According to Richard Pazdur, director of the FDA’s Oncology Center of Excellence and acting director of the Office of Hematology and Oncology Products in the FDA’s Center for Drug Evaluation and Research, Idhifa is the tailormade targeted therapy that was being searched for, in patients with AML who had the IDH2 mutation. It “fills and unmet need” he said. He explained that the use of this drug has resulted in complete remission in some patients and also has reduced the need for platelet and red blood cell transfusions in some patients.
Idhifa, the new agent is at the molecular level an isocitrate dehydrogenase-2 inhibitor. This means, it blocks the cell growth by inhibiting several enzymes. Those with IDH2 mutation as detected by the RealTime IDH2 Assay in blood or bone marrow samples, respond well to Idhifa.
A study with 199 patients was cited as the basis for the claims in favour of this drug. There was a single group of 199 patients who had relapsed or refractory AML and who had IDH2 mutations as detected by the RealTime IDH2 Assay. They were treated with Idhifa. At the end of the study the researchers had measured the percentage of patients who had no evidence of the disease left in their body or had a full recovery of their blood counts or were deemed to be on complete remission with partial hematologic recovery from the disease.
Results showed that within six months of therapy with Idhifa;
- 19 percent of patients experienced complete remission for average of 8.2 months
- Complete remission with partial hematologic recovery was seen in 4% patients for an average follow up of 9.6 months
- Of the 199 patients, 157 required blood or platelet transfusions before therapy. Post therapy 34% did not require these transfusions anymore.
Some of the common adverse effects of Idhifa include nausea, vomiting and diarrhoea. Jaundice and rise in levels of bilirubin and loss of appetite was also noted. The drug is not approved for pregnant and breastfeeding women for the potential harm it may cause to the fetus or the baby. Use of Idhifa may also lead to a serious side effect called the differentiation syndrome which leads to fever, difficulty in breathing, fluid around the lungs, inflammation of the lungs, liver and kidney damage, edema or swelling, weight gain and finally damage to most major organs. Differentiation syndrome needs immediate attention and therapy with corticosteroids says the boxed warning on the drug’s label.

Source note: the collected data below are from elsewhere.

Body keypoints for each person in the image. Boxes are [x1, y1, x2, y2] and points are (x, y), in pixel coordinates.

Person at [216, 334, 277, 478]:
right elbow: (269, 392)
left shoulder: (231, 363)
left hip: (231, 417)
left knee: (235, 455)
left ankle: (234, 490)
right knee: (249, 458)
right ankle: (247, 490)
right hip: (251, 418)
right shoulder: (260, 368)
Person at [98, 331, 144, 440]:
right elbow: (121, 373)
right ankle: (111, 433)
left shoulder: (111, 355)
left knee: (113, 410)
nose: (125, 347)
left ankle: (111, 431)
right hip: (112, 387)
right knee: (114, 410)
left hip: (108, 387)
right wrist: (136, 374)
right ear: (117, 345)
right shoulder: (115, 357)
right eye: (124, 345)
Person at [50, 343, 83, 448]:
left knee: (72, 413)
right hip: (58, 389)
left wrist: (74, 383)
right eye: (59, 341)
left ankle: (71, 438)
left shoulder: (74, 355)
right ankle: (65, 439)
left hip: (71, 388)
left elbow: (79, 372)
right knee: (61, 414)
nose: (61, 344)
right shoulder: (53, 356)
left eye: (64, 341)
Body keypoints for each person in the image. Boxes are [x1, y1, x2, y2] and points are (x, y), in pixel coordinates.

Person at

The FDA granted orphan drug status to Idhifa to encourage and assist its development. It was given a “Priority review” status due to which the action of approval took place within six month of submission. While Celgene Corporation got the approval for Idhifa, Abbott Laboratories received the approval for the companion diagnostic test RealTime IDH2 Assay. Idhifa would have a monthly list price of $24,872 according to Celgene. The actual price that the patient would pay however would differ based on their individual healthcare insurance plans etc.
Acute Myeloid Leukemia (AML)
AML is a fast progressing cancer of the white blood cells and it begins within the bone marrow and leads to a high rise of abnormal white blood cells in the bloodstream and bone marrow. According to the National Cancer Institute at the National Institutes of Health, by the end of 2017, 21,380 people will be diagnosed with AML and 10,590 patients would succumb to it.

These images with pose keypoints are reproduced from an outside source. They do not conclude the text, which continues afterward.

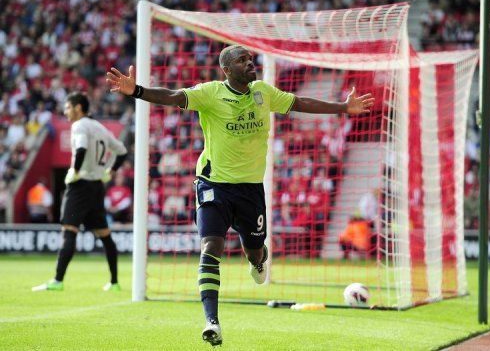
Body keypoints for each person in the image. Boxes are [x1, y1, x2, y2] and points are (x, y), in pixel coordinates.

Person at [106, 45, 374, 346]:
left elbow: (299, 102)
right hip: (213, 183)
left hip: (250, 189)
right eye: (242, 60)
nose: (250, 63)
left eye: (250, 59)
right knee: (211, 246)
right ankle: (212, 321)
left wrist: (343, 107)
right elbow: (171, 96)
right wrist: (137, 90)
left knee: (255, 251)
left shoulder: (263, 92)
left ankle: (258, 260)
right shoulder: (210, 93)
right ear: (227, 69)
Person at [32, 92, 128, 292]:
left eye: (67, 107)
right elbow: (122, 151)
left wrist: (74, 172)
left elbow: (82, 147)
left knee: (69, 230)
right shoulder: (101, 128)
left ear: (77, 107)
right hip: (96, 187)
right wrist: (110, 171)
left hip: (80, 185)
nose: (65, 112)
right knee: (105, 235)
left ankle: (58, 280)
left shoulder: (79, 125)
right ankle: (114, 281)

AML is rare before the age of 45 years and typically develops over a few weeks. The symptoms include those of anemia – tiredness, pale skin, shortness of breath and other symptoms such as frequent infections, frequent bleeding from various sites etc. Life threatening bleeding and infections are usually the causes for death in advanced cases.
Treatment is necessary as soon as the diagnosis is conformed as the disease progresses rapidly. Chemotherapy is the mainstay of treatment of AML. Sometimes chemotherapy may be combined with radiation therapy and bone marrow transplant to achieve a remission or cure.